# carbon fibre repair in wiltshire



## smallz (Aug 10, 2010)

hello everyone, i have just picked up my r33 gtr. There are a couple of things to sort out one being the carbon fibre starting to peel. I think the laquer is coming off. Can any one recommend somewhere to get it sorted. Thanks. Will


----------



## MIKEGTR (Jul 8, 2005)

If it's laquar then any bodyshop, if it's gel coat then it will have to be a specialist. Try Phil at carboncreations


----------



## Wills_GunR33 (May 16, 2009)

Hi buddy. I use Mike @ a company called initial impact for any car bodywork i need doing so worth having a chat with him. 01225 744 461.
Used him for years and always does an amazing job. give him a buzz. They are based just outside salisbury.


----------



## smallz (Aug 10, 2010)

thanks guys. I really have no idea if its gel coat or laquer, only that its not very pleasing to the eye. I will give them a call i am in salisbury so if they can sort it that would be perfect. Cheers. Will.


----------



## Wills_GunR33 (May 16, 2009)

Mike did some work on my GTR so knows his way around them and trusted him with it so your good to go. let me know how you get on with him and might see your 33 around salisbury when im in town.


----------



## CarCouture (Dec 24, 2005)

Usually its laquered - or a combination of gelcoat and laquer as the laquer always leaves the option of changing scrap to sellable pieces.


----------



## smallz (Aug 10, 2010)

just spoke to mike, going over to initial impact on Friday. I will let you know how it goes. I am sure you will see the car around. I dont see many in salisbury. Only a silver r35 and a white gtst.


----------



## smallz (Aug 10, 2010)

unfortunately its too far gone for mike to help, can any one recommend a specialist near by. thanks. will.


----------



## Wills_GunR33 (May 16, 2009)

smallz said:


> unfortunately its too far gone for mike to help, can any one recommend a specialist near by. thanks. will.
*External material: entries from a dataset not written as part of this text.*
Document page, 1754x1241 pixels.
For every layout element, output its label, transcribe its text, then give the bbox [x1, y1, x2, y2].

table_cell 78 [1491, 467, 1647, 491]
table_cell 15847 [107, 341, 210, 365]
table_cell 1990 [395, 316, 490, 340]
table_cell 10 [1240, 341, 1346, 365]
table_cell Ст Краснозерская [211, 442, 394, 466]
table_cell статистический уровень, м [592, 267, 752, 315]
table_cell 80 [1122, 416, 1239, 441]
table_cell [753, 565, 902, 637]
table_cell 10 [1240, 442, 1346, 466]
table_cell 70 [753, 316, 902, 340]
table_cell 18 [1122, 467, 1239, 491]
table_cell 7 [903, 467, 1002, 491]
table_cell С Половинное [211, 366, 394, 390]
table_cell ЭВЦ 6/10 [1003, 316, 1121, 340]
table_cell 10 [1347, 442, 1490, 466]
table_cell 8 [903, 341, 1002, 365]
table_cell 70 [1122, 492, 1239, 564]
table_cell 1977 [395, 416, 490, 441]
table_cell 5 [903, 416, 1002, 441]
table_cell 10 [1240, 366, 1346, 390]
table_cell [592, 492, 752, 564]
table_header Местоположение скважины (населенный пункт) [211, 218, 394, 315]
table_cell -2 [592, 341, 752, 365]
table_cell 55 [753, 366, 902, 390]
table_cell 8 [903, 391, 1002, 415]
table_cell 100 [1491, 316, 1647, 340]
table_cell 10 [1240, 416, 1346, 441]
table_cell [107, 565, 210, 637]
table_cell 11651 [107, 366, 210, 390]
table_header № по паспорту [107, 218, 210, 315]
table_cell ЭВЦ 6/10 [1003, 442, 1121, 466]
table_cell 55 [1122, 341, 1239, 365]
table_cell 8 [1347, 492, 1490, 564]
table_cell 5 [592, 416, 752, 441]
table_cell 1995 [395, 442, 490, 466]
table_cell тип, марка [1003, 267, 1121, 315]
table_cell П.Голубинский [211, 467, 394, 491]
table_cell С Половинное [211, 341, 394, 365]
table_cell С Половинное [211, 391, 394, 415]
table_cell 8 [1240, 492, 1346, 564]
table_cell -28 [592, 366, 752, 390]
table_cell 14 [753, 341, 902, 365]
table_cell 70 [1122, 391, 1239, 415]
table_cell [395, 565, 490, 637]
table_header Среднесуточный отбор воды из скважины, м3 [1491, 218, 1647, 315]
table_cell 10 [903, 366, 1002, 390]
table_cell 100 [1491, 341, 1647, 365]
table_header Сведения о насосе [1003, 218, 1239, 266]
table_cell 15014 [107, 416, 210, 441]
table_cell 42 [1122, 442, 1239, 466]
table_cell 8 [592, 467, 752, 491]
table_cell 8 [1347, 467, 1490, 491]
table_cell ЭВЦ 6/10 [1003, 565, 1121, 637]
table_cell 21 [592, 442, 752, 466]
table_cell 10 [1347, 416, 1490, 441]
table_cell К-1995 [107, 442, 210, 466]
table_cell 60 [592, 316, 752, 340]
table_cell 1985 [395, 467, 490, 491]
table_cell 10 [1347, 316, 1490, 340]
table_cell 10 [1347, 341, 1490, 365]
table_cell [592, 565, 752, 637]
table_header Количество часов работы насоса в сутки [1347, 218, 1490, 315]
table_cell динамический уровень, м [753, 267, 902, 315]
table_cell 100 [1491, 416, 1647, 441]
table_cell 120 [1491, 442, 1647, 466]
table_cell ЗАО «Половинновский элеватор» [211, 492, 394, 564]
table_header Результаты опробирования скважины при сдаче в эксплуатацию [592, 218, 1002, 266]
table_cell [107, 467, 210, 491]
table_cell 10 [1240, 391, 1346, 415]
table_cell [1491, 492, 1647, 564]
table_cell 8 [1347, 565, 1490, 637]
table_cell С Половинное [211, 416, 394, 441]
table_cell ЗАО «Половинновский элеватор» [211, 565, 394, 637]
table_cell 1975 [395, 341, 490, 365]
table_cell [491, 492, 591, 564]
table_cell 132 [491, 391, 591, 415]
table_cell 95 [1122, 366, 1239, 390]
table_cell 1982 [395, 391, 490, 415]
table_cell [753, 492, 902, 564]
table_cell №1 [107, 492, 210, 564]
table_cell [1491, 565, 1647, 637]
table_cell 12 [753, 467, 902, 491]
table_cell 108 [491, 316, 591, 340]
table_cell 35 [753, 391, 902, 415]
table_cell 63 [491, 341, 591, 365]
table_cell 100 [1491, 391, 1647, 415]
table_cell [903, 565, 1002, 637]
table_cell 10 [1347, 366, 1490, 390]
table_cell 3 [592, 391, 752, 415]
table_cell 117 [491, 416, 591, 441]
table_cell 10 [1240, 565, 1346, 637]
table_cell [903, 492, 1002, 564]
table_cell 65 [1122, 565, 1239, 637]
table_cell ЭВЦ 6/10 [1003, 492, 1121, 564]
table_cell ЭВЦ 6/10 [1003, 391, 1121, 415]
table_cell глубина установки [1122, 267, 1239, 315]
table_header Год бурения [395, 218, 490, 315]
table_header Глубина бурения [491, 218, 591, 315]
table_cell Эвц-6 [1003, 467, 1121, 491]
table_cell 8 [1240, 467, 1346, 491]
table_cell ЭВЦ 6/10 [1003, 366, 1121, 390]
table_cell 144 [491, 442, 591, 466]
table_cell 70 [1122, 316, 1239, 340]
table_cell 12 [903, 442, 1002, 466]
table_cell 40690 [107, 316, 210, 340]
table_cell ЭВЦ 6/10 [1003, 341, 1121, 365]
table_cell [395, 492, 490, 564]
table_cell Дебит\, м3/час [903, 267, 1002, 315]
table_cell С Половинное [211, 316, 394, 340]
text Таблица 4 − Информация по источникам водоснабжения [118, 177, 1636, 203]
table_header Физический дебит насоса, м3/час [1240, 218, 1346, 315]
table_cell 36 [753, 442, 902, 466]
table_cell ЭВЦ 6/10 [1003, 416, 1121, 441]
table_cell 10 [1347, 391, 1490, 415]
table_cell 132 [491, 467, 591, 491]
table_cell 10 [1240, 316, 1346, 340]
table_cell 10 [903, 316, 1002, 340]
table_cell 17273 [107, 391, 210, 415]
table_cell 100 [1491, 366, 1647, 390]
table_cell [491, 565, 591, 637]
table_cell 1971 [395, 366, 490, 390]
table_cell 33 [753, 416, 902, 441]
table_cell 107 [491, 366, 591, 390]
ok cool, sorry he couldnt help. pretty sound guy & worth knowing. good luck with it.


----------



## smallz (Aug 10, 2010)

yeah sound guy. Will give him a call in the future when i need some work, hopefully someone can help i am having trouble finding anyone close who is good with carbon fibre.


----------



## Lamb (Sep 25, 2003)

Danny at Vicsells Bodyshop has re-laquered lots of carbon items from bonnets to boot spoilers.....defo the man to use but unfrotunately he is in Harlow so not local, but well worth a travelling.


----------



## Wade (Jul 31, 2008)

Will definatley be the lacquer buddy I wouldnt worry. Gel coat/top coat resin will go hazey to yellow so if it hasnt done that I wouldnt worry.

Good wet sand back with UV clear coat and she will be back to its former glory


----------



## smallz (Aug 10, 2010)

that doesnt sound too good. Yellow and Hazey is quite a good description of one particular patch. Most of it is just peeling save that one bit.


----------



## Wade (Jul 31, 2008)

Seibon are typical of their hoods going yellow or hazey. The use of a good UV protected clear coat will stop the resin going yellow from sunlight. Sounds to me that the lacquer has been peeling and theres no protectant from sun hence you getting a small area of yellow/haze.

If it was me (depending on how good you are with your hands) is wet sand it back then clear coat her yourself. Take plenty of time at it and im sure your results will be good.


----------



## smallz (Aug 10, 2010)

thanks wade, i may have a go myself, its already f***ed so the worst that can happen is its still f***ed. I wish the previous owner sorted it before it got to this stage.


----------